I went in there with Sarsaparilla as my intended main component-and after smelling both sarsaparilla and sassafras I determined that they don't vary too much in aroma, and as such are probably not too drastically different in flavor. However, I planned on making a root beer that was much more complex then just sarsaparilla on it's own.
So, on to the ingredient list-
3 oz. Sarsaparilla
2x 3 inch Cinnamon Sticks
1 tbsp. chopped, dried Licorice Root
2 tbsp.
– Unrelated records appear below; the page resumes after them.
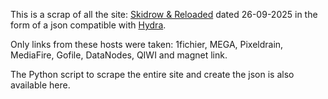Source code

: This is a scrap of all the site: [Skidrow & Reloaded](https://www.skidrowreloaded.com/) dated 26-09-2025 in the form of a json compatible with [Hydra](https://github.com/hydralauncher/hydra).

Only links from these hosts were taken: 1fichier, MEGA, Pixeldrain, MediaFire, Gofile, DataNodes, QIWI and magnet link.
    

The Python script to scrape the entire site and create the json is also available here.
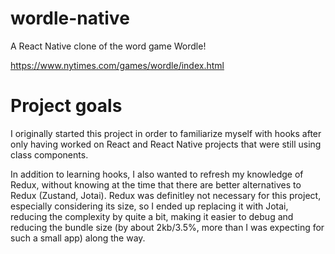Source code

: # wordle-native

A React Native clone of the word game Wordle!

https://www.nytimes.com/games/wordle/index.html

# Project goals

I originally started this project in order to familiarize myself with hooks after only having worked on React and React Native projects that were still using class components.

In addition to learning hooks, I also wanted to refresh my knowledge of Redux, without knowing at the time that there are better alternatives to Redux (Zustand, Jotai). Redux was definitley not necessary for this project, especially considering its size, so I ended up replacing it with Jotai, reducing the complexity by quite a bit, making it easier to debug and reducing the bundle size (by about 2kb/3.5%, more than I was expecting for such a small app) along the way.


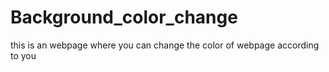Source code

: # Background_color_change
this is an webpage  where you can change the color of webpage according to you
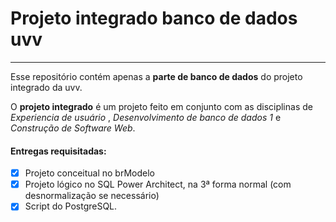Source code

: # Projeto integrado banco de dados uvv 
***
Esse repositório contém apenas a __parte de banco de dados__ do projeto integrado da uvv. 

 O __projeto integrado__ é um projeto feito em conjunto com as disciplinas de *Experiencia de usuário* , *Desenvolvimento de banco de dados 1* e *Construção de Software Web*.


 #### Entregas requisitadas:

 - [x] Projeto conceitual no brModelo
 - [x] Projeto lógico no SQL Power Architect, na 3ª forma normal (com desnormalização se necessário) 
 - [x] Script do PostgreSQL.

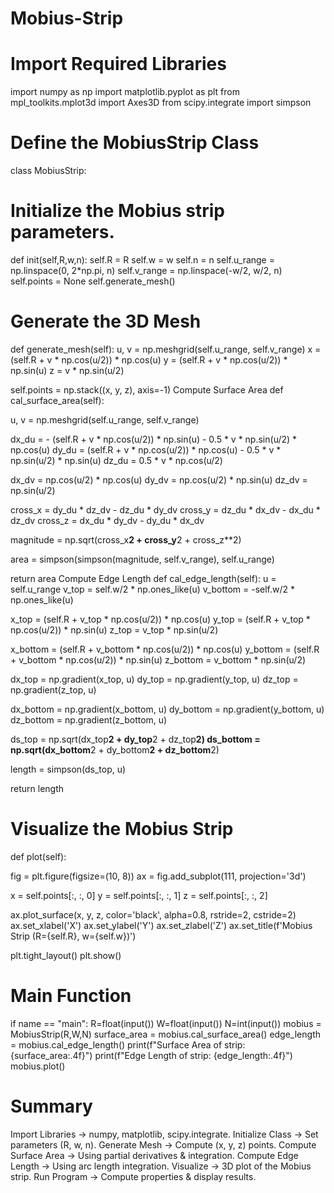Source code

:# Mobius-Strip

# Import Required Libraries
import numpy as np
import matplotlib.pyplot as plt
from mpl_toolkits.mplot3d import Axes3D
from scipy.integrate import simpson

# Define the MobiusStrip Class
class MobiusStrip:

# Initialize the Mobius strip parameters.
def init(self,R,w,n):
self.R = R
self.w = w
self.n = n
self.u_range = np.linspace(0, 2*np.pi, n)
self.v_range = np.linspace(-w/2, w/2, n)
self.points = None
self.generate_mesh()

# Generate the 3D Mesh
def generate_mesh(self):
u, v = np.meshgrid(self.u_range, self.v_range)
x = (self.R + v * np.cos(u/2)) * np.cos(u)
y = (self.R + v * np.cos(u/2)) * np.sin(u)
z = v * np.sin(u/2)

self.points = np.stack((x, y, z), axis=-1)
Compute Surface Area
def cal_surface_area(self):

u, v = np.meshgrid(self.u_range, self.v_range)

dx_du = - (self.R + v * np.cos(u/2)) * np.sin(u) - 0.5 * v * np.sin(u/2) * np.cos(u)
dy_du = (self.R + v * np.cos(u/2)) * np.cos(u) - 0.5 * v * np.sin(u/2) * np.sin(u)
dz_du = 0.5 * v * np.cos(u/2)

dx_dv = np.cos(u/2) * np.cos(u)
dy_dv = np.cos(u/2) * np.sin(u)
dz_dv = np.sin(u/2)

cross_x = dy_du * dz_dv - dz_du * dy_dv
cross_y = dz_du * dx_dv - dx_du * dz_dv
cross_z = dx_du * dy_dv - dy_du * dx_dv

magnitude = np.sqrt(cross_x**2 + cross_y**2 + cross_z**2)

area = simpson(simpson(magnitude, self.v_range), self.u_range)

return area
Compute Edge Length
def cal_edge_length(self):
u = self.u_range
v_top = self.w/2 * np.ones_like(u)
v_bottom = -self.w/2 * np.ones_like(u)

x_top = (self.R + v_top * np.cos(u/2)) * np.cos(u)
y_top = (self.R + v_top * np.cos(u/2)) * np.sin(u)
z_top = v_top * np.sin(u/2)

x_bottom = (self.R + v_bottom * np.cos(u/2)) * np.cos(u)
y_bottom = (self.R + v_bottom * np.cos(u/2)) * np.sin(u)
z_bottom = v_bottom * np.sin(u/2)

dx_top = np.gradient(x_top, u)
dy_top = np.gradient(y_top, u)
dz_top = np.gradient(z_top, u)

dx_bottom = np.gradient(x_bottom, u)
dy_bottom = np.gradient(y_bottom, u)
dz_bottom = np.gradient(z_bottom, u)

ds_top = np.sqrt(dx_top**2 + dy_top**2 + dz_top**2)
ds_bottom = np.sqrt(dx_bottom**2 + dy_bottom**2 + dz_bottom**2)

length = simpson(ds_top, u)

return length
# Visualize the Mobius Strip
def plot(self):

fig = plt.figure(figsize=(10, 8))
ax = fig.add_subplot(111, projection='3d')

x = self.points[:, :, 0]
y = self.points[:, :, 1]
z = self.points[:, :, 2]

ax.plot_surface(x, y, z, color='black', alpha=0.8, rstride=2, cstride=2)
ax.set_xlabel('X')
ax.set_ylabel('Y')
ax.set_zlabel('Z')
ax.set_title(f'Mobius Strip (R={self.R}, w={self.w})')

plt.tight_layout()
plt.show()
# Main Function
if name == "main":
R=float(input())
W=float(input())
N=int(input())
mobius = MobiusStrip(R,W,N)
surface_area = mobius.cal_surface_area()
edge_length = mobius.cal_edge_length()
print(f"Surface Area of strip: {surface_area:.4f}")
print(f"Edge Length of strip: {edge_length:.4f}")
mobius.plot()

# Summary
Import Libraries → numpy, matplotlib, scipy.integrate.
Initialize Class → Set parameters (R, w, n).
Generate Mesh → Compute (x, y, z) points.
Compute Surface Area → Using partial derivatives & integration.
Compute Edge Length → Using arc length integration.
Visualize → 3D plot of the Mobius strip.
Run Program → Compute properties & display results.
Anise seed
1x 6 inch Vanilla Bean
1 tbsp. dried, chopped Wintergreen Leaves
2 cups of sugar
about 1 cup of caramel color.
To make the caramel color I combined 1 cup of sugar, 4 tbsp. of brown sugar and 4 oz. of water in a one quart sauce pan, brought to a boil and allowed the syrup to burn(stirring to prevent it from caking on to the pot), and then slowly reduced the heat while stirring occasionally.
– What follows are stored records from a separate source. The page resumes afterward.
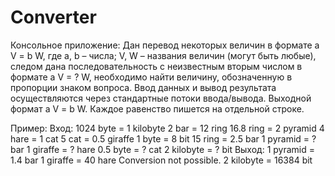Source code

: # Converter
Консольное приложение:
Дан перевод некоторых величин в формате a V = b W, где a, b – числа; V, W –
названия величин (могут быть любые), следом дана последовательность с
неизвестным вторым числом в формате a V = ? W, необходимо найти величину,
обозначенную в пропорции знаком вопроса. Ввод данных и вывод результата
осуществляются через стандартные потоки ввода/вывода.
Выходной формат a V = b W. Каждое равенство пишется на отдельной строке.

Пример:
  Вход:
1024 byte = 1 kilobyte
2 bar = 12 ring
16.8 ring = 2 pyramid
4 hare = 1 cat
5 cat = 0.5 giraffe
1 byte = 8 bit
15 ring = 2.5 bar
1 pyramid = ? bar
1 giraffe = ? hare
0.5 byte = ? cat
2 kilobyte = ? bit
  Выход:
1 pyramid = 1.4 bar
1 giraffe = 40 hare
Conversion not possible.
2 kilobyte = 16384 bit
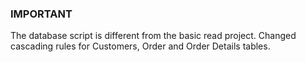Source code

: ﻿### IMPORTANT
The database script is different from the basic read project. Changed cascading rules for Customers, Order and Order Details tables.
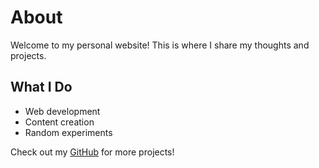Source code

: # About

Welcome to my personal website! This is where I share my thoughts and projects.

## What I Do

- Web development
- Content creation
- Random experiments

Check out my [GitHub](https://github.com/yourusername) for more projects!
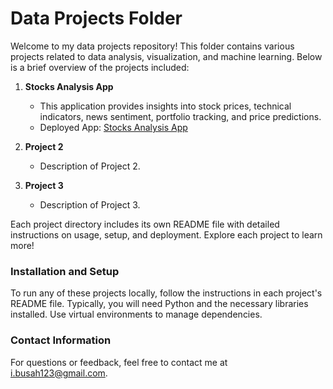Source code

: # Data Projects Folder

Welcome to my data projects repository! This folder contains various projects related to data analysis, visualization, and machine learning. Below is a brief overview of the projects included:

1. **Stocks Analysis App**
   - This application provides insights into stock prices, technical indicators, news sentiment, portfolio tracking, and price predictions.
   - Deployed App: [Stocks Analysis App](link-to-your-deployed-app)

2. **Project 2**
   - Description of Project 2.

3. **Project 3**
   - Description of Project 3.

Each project directory includes its own README file with detailed instructions on usage, setup, and deployment. Explore each project to learn more!

### Installation and Setup

To run any of these projects locally, follow the instructions in each project's README file. Typically, you will need Python and the necessary libraries installed. Use virtual environments to manage dependencies.

### Contact Information

For questions or feedback, feel free to contact me at [i.busah123@gmail.com](mailto:i.busah123@gmail.com).
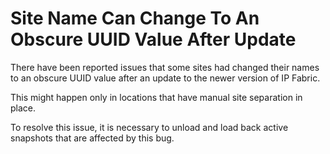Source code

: # Site Name Can Change To An Obscure UUID Value After Update

There have been reported issues that some sites had changed their names to an obscure UUID value after an update to the newer version of IP Fabric.

This might happen only in locations that have manual site separation in place.

To resolve this issue, it is necessary to unload and load back active snapshots that are affected by this bug.
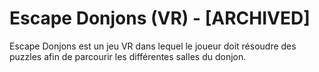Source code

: # Escape Donjons (VR) - [ARCHIVED]

Escape Donjons est un jeu VR dans lequel le joueur doit résoudre des puzzles afin de parcourir les différentes salles du donjon.
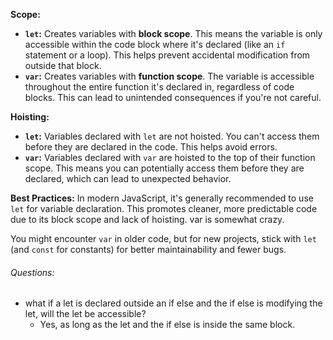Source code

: **Scope:**
- **`let`:** Creates variables with **block scope**. This means the variable is only accessible within the code block where it's declared (like an `if` statement or a loop). This helps prevent accidental modification from outside that block.
- **`var`:** Creates variables with **function scope**. The variable is accessible throughout the entire function it's declared in, regardless of code blocks. This can lead to unintended consequences if you're not careful.

**Hoisting:**
- **`let`:** Variables declared with `let` are not hoisted. You can't access them before they are declared in the code. This helps avoid errors.
- **`var`:** Variables declared with `var` are hoisted to the top of their function scope. This means you can potentially access them before they are declared, which can lead to unexpected behavior.

**Best Practices:**
In modern JavaScript, it's generally recommended to use `let` for variable declaration. This promotes cleaner, more predictable code due to its block scope and lack of hoisting. var is somewhat crazy.

You might encounter `var` in older code, but for new projects, stick with `let` (and `const` for constants) for better maintainability and fewer bugs.

###### Questions:
- what if a let is declared outside an if else and the if else is modifying the let, will the let be accessible?
	- Yes, as long as the let and the if else is inside the same block.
I placed my ingredients above(minus the caramel color) into a mesh bag, then combined with 1.5 gallons of water in a stock pot, brought to a boil for 20 minutes, then removed from heat and allowed to steep uncovered for 30 minutes.
I stirred in the caramel color and placed in a sink full of ice water until it cooled to 100 degrees fahrenheit, stirred in 1/4 tsp. of ale yeast and then bottled.
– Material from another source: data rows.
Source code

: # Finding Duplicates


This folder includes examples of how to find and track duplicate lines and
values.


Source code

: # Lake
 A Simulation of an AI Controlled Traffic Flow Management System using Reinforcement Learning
The taste test of what little remained in the bucket after bottling up about 11 bottles revealed too strong of a licorice root taste, so next time around I decided I would use more sarsaparilla and less licorice root(if any).
I decided to use my new bottles with swing-tops for a few reasons; larger bottles to quench thirst; tester bottle could be opened 2 or 3 times. Since the weather has been a little warmer around here(still not hot, but warmer), I decided to check for the first time after 36 hours. A little bit of a pop when opening, and some fizz rushing to the top for a bit of a foamy head. Not enough carbonation-seal it back up and wait it out. Another warm day, so I checked again about 12 hours later-still not enough fizz. I drank the rest of that tester bottle and vowed not to touch another one until tomorrow night(which will place it around 3 days to carbonate).
Also, upon 1.5 days of steeping and carbonation, the licorice root flavor is still very strong, but the other flavors are coming out slowly.
I will write a follow up post to see if allowing to sit in the refrigerator for a few days helps bring out the rest of the flavors present. I'm not ready to give up on this root beer yet-but I have some more ideas for other batches of root beer, and plan on trying every last one of them.
Making soda from scratch(as opposed to extract) is also spurring my creative juices, and I've had a few wild ideas for some other sodas. Posts documenting these weird soda experiments to follow.